■ What this task involves ■
Which lines in the records below contain the word "mark"? Copy each one.

═════ Given records ═════

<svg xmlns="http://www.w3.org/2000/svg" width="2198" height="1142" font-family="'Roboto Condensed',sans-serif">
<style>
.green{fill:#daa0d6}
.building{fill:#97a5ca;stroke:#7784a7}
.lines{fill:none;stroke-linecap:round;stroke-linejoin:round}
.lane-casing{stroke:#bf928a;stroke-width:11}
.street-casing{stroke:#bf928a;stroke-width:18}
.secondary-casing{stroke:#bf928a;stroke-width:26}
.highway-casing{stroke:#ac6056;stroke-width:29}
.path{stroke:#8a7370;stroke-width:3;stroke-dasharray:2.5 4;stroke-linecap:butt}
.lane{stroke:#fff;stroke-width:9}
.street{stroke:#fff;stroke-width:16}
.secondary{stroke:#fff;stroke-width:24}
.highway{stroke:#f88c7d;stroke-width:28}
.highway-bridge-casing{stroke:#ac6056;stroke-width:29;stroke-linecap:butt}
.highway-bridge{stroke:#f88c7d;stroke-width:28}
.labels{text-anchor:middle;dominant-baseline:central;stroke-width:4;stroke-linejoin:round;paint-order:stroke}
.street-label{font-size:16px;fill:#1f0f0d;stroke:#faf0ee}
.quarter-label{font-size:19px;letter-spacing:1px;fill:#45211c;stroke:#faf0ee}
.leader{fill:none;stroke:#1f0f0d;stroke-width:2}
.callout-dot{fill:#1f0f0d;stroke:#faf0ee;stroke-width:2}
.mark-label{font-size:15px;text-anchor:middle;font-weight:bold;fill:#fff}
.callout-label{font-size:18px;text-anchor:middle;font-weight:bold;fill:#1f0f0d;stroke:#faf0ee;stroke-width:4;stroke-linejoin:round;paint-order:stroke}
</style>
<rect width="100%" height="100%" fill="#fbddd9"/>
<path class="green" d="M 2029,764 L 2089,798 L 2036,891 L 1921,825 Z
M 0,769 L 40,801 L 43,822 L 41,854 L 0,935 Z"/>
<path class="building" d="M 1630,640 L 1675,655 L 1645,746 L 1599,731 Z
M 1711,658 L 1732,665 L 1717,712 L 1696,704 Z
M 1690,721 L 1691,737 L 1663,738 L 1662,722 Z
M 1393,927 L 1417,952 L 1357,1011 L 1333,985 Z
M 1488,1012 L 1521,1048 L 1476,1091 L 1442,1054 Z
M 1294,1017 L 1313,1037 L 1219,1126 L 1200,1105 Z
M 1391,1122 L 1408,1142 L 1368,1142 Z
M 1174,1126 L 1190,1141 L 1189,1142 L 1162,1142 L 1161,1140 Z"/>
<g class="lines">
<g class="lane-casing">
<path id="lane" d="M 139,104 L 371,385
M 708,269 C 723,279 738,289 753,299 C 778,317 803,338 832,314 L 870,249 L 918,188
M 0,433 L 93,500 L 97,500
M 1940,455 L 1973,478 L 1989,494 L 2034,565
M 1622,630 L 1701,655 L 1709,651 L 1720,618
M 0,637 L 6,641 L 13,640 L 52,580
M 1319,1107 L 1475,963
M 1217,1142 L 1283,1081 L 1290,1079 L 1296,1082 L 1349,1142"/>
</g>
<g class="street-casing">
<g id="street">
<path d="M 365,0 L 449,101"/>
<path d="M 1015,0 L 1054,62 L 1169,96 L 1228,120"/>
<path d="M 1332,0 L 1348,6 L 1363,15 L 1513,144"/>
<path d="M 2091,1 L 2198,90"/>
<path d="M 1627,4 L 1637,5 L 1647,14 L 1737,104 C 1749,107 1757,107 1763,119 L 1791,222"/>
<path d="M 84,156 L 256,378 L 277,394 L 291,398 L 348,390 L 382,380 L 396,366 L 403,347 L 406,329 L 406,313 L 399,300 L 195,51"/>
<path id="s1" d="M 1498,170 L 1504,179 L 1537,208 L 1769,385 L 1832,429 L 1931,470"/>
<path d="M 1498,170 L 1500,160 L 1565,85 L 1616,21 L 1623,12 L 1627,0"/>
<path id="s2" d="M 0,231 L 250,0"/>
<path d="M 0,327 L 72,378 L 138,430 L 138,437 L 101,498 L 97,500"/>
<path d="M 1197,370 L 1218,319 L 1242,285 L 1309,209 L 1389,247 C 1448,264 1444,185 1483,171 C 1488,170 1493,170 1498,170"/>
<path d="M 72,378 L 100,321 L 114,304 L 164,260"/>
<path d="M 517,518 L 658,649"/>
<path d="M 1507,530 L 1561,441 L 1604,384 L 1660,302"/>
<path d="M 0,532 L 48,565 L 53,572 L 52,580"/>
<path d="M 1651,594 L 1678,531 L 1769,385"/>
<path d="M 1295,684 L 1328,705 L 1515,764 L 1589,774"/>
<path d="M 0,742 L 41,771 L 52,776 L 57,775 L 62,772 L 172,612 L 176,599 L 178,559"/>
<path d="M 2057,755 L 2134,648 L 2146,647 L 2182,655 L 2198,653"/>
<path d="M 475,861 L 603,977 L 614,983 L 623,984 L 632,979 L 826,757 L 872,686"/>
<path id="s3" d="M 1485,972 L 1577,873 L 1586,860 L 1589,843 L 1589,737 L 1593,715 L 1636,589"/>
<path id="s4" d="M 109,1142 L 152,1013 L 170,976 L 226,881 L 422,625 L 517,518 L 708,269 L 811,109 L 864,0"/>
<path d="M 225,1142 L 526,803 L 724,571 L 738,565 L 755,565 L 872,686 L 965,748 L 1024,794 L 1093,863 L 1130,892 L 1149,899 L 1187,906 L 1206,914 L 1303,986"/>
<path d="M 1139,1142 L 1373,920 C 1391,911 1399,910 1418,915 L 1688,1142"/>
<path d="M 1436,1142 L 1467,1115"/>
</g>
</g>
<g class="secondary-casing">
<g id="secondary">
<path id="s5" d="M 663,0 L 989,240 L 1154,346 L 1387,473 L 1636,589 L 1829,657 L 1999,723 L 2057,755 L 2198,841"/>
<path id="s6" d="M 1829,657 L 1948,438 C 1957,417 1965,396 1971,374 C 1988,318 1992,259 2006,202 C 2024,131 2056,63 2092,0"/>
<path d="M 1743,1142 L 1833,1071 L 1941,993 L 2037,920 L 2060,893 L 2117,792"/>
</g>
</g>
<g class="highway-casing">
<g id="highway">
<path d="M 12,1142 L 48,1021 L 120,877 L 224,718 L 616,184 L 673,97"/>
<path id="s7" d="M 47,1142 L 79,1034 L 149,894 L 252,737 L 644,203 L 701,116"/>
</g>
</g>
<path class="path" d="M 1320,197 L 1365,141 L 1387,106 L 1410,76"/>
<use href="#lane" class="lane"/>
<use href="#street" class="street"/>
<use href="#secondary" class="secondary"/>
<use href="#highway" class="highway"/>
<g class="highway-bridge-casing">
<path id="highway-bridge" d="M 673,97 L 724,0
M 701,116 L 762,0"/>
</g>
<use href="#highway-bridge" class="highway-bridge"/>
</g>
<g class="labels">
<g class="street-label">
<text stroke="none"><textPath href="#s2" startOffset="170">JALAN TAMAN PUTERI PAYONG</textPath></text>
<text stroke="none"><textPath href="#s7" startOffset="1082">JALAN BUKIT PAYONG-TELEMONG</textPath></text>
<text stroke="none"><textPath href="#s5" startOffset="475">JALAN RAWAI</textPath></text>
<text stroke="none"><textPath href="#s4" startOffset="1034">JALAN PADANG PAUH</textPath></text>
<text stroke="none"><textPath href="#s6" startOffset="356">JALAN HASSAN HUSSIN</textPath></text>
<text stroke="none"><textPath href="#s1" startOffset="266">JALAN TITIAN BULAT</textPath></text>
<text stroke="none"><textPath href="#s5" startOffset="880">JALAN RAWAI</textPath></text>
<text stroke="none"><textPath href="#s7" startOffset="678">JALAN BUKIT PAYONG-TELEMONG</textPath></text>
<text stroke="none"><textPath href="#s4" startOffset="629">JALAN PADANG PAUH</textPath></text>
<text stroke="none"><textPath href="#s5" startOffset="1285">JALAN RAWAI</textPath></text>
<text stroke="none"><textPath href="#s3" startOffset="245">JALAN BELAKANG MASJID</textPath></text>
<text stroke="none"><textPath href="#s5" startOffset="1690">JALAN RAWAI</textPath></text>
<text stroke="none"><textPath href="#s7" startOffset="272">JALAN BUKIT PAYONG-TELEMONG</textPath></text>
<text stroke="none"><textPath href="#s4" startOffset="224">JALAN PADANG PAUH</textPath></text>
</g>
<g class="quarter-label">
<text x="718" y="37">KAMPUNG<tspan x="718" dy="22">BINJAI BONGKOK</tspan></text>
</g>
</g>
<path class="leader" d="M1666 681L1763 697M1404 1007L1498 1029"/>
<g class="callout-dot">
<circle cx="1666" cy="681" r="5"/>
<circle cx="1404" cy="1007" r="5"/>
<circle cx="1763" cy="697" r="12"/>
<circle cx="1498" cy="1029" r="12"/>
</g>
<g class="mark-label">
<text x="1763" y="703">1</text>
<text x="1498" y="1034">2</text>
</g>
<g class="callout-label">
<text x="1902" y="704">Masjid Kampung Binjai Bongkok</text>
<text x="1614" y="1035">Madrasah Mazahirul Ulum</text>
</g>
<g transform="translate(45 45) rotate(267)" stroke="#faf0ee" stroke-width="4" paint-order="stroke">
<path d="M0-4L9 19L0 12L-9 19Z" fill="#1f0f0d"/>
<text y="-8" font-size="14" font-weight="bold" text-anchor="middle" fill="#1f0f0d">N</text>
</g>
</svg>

═════

■ Exercise output ■
.mark-label{font-size:15px;text-anchor:middle;font-weight:bold;fill:#fff}
<g class="mark-label">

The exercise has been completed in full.